» **Text passage**:
= = = =
With this class, we will use an exponent of 10 to generate random numbers.

So, note the method getRandomFigures():

  • (1) We create a random number generator using ThreadLocalRandom.current(). You should prefer this way of creating a Random instance because as the official documentation remarks:

When applicable, use of ThreadLocalRandom rather than shared Random objects in concurrent programs will typically encounter much less overhead and contention.

  • (2) We call the generator to produce random double values. Here, we pass three arguments. First, the number of random figures we want the generator to produce using Math.pow(10, exponent). Meaning the Math API will return a value that is equal to 10 raised to the power of the passed exponent. Second, we dictate the lowest random figure that may be included in the collection of random figures. Here that value is 1. Also we suggest the highest (though, exclusive) bound (4).

  • (3) We instruct the random number generator to box the primitive double values with the wrapper Double class. And why is that important? Because we want to collect the values in List. Yet Java's List implementations like the ArrayList class cannot hold primitive values like double. It can hold Double though.

  • (4) Finally we terminate the stream of Double values using a Collector and a finisher.

With the FilterFigures class at hand, we can then create concrete subclasses for it that use various tactics to filter the random numbers.

Using Many, Sequential filter() Methods

public class ManySequentialFilters extends FilterFigures {    
    public ManySequentialFilters(double exponent) {        
        super(exponent);    
    }	
    // This method filters the random figures and only permits those figures that are less than pi 	
    // (i.e., 3.14159265358979323846)
= = = =
» **Instructions for the task**:
Pick up the Java tutorial on filtering random numbers at the point where it stops, and keep writing it. The items here have nothing to do with what you're asked to do.

» **Dataset records**:
= = = =
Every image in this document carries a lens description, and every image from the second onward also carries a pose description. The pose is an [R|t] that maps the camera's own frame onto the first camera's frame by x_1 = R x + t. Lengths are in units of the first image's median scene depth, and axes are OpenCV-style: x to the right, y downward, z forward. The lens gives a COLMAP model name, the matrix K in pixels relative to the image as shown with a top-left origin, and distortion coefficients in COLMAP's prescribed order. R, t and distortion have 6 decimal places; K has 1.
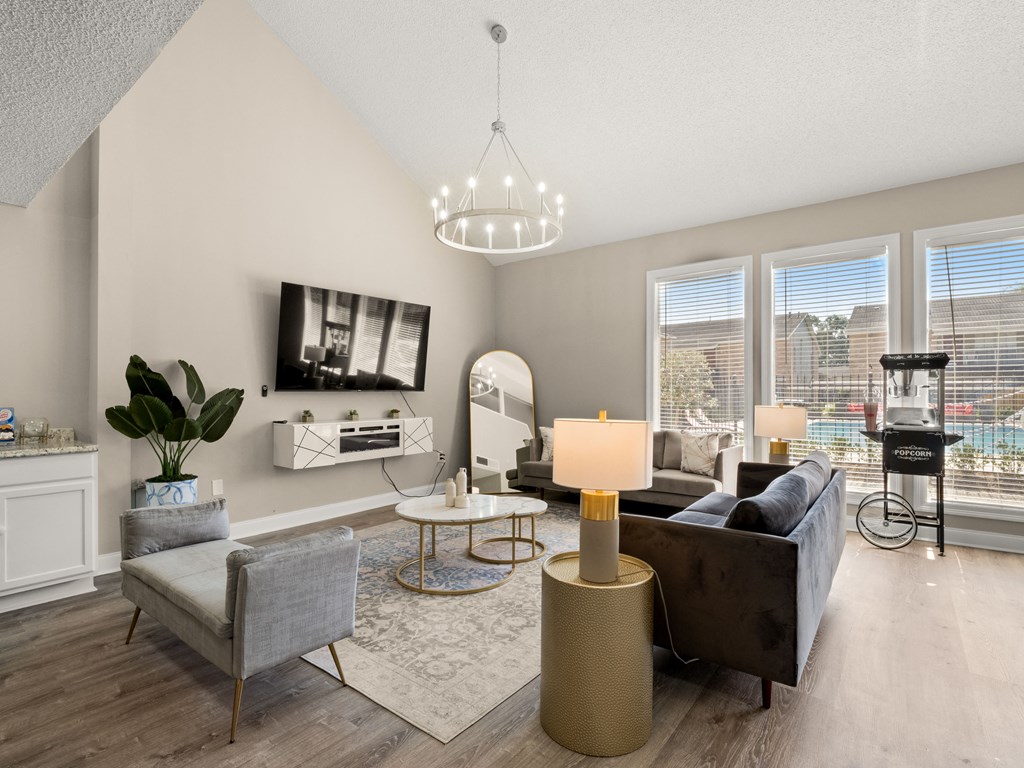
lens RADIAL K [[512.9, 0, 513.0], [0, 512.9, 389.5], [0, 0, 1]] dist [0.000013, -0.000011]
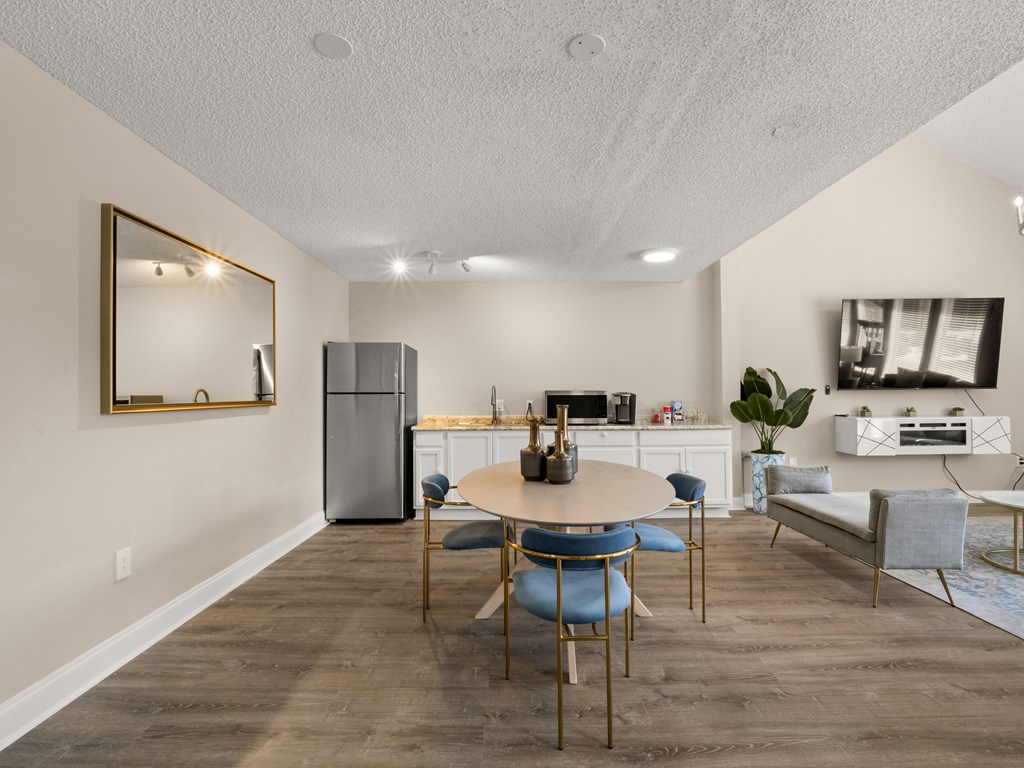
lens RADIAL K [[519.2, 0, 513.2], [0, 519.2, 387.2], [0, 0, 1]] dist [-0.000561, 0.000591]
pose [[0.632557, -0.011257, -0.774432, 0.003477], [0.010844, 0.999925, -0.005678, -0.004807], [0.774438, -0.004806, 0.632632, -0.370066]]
= = = =
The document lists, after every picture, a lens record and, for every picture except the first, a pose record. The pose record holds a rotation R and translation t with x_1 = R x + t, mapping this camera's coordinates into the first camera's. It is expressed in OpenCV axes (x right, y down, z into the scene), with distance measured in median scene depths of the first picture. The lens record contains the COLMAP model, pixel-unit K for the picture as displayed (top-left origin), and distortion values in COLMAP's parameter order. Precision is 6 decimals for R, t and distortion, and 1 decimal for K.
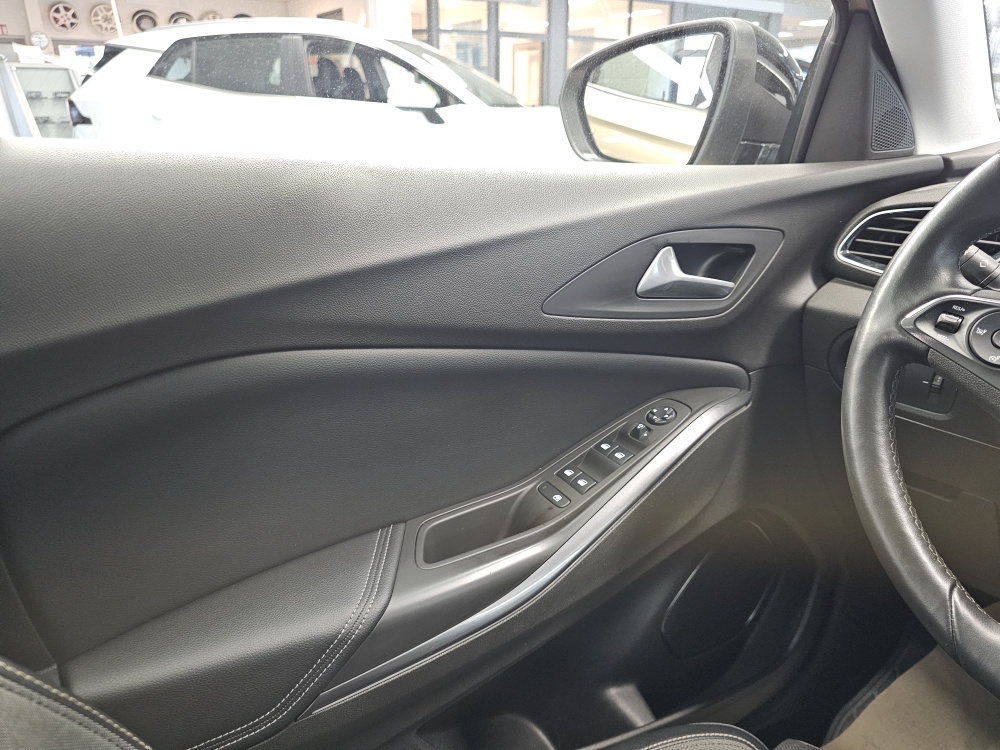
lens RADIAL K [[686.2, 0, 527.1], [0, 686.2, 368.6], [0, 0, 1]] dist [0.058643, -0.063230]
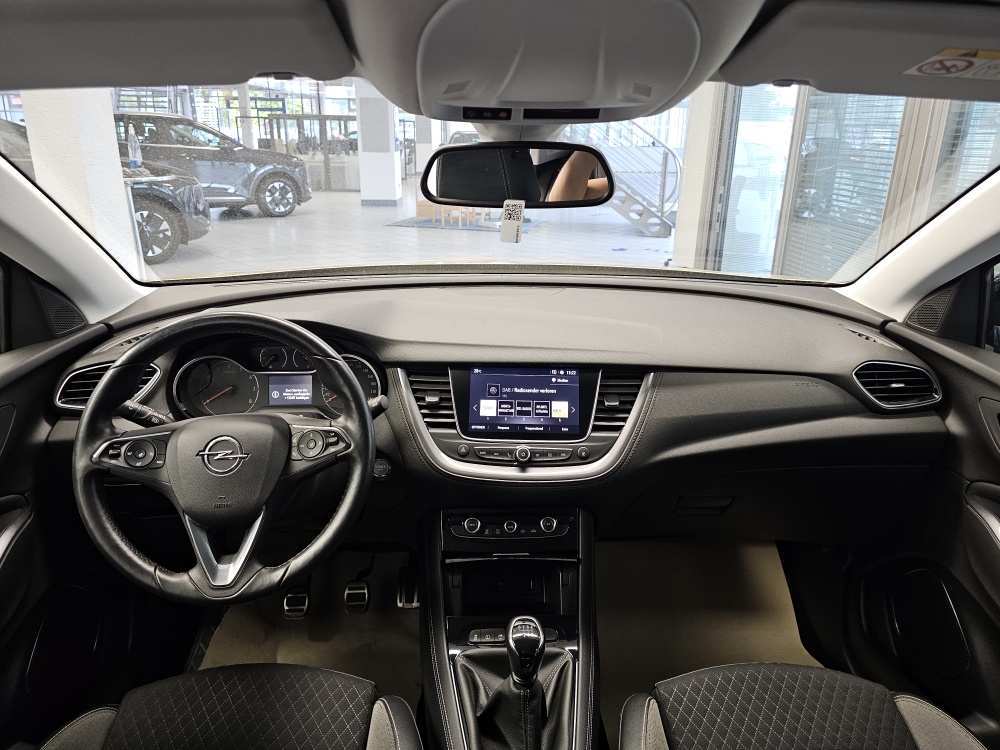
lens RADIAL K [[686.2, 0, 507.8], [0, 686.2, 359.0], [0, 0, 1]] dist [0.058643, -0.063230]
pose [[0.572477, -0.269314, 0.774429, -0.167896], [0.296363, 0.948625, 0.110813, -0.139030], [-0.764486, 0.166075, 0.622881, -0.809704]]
= = = =
» **Task response**:
    // It permits those that are greater than the base of a natural algorithm	
    // (i.e., 2.7182818284590452354)	
    // It does not permit the figure 3
    // It does not permit the figure 2    
    @Override
    public long doFilter() {
        return super.getRandomFigures().stream()
                .filter(figure -> figure < Math.PI)
                .filter(figure -> figure > Math.E)
                .filter(figure -> figure != 3)
                .filter(figure -> figure != 2)
                .count();
    }
}

This class applies four filters to fulfill the requirements that we set out earlier. As earlier, a filter() results in a new stream, with certain elements filtered out, based on the predicate. This means we can call filter() again on that stream, and so on.

Here, four new streams are created, and each time, some elements are being filtered out:

FilterFigures ff = new ManySequentialFilters(5);

long count = ff.doFilter();
System.out.println(count);

With an exponent of 5, there are quite a lot of numbers, and the count of numbers that fit our four filters is something along the lines of:

14248

Given the randomness factor, each run will result in a different count, but it should be in the same ballpark approximately.

If you're interested in the figured created by the class, you can easily take a peek with:

System.out.println(ff.getRandomFigures());

Which will result in a potentially long list - with an exponent of 5, this list has 100000 elements:

2.061505905989455, 2.1559549378375986, 2.785542981180915, 3.0510231495547373, 
3.449422675836848, 3.225190770912789, 3.100194060442495, 2.4322353023765593, 
2.007779315680971, 2.8776634991278796, 1.9027959105246701, 3.763408883116875, 
3.670863706271426, 1.5414358709610365, 3.474927271813806, 1.8701468250626507, 
2.546568871253891...

Note: With larger numbers, such as 10, you'll run out of heap space if you don't manually change it.

Using Combined, Sequential filter() Methods

Creating a new stream for each filter() is a bit wasteful, and if you have an arbitrary list of predicates, creating a whole lot of streams can impact the performance of your application.

You can combine multiple predicates and filter() using them in one go:

public class CombinedSequentialFilters extends FilterFigures {

    public CombinedSequentialFilters(double exponent) {
        super(exponent);
    }
    
    // This method filters random figures  using a 
    // predicate testing all the conditions in one go
    @Override
    public long doFilter() {
        return super.getRandomFigures()
            .stream()
            .filter(
                figure - > figure < Math.PI 
                && figure > Math.E 
                && figure != 3 
                && figure != 2
            )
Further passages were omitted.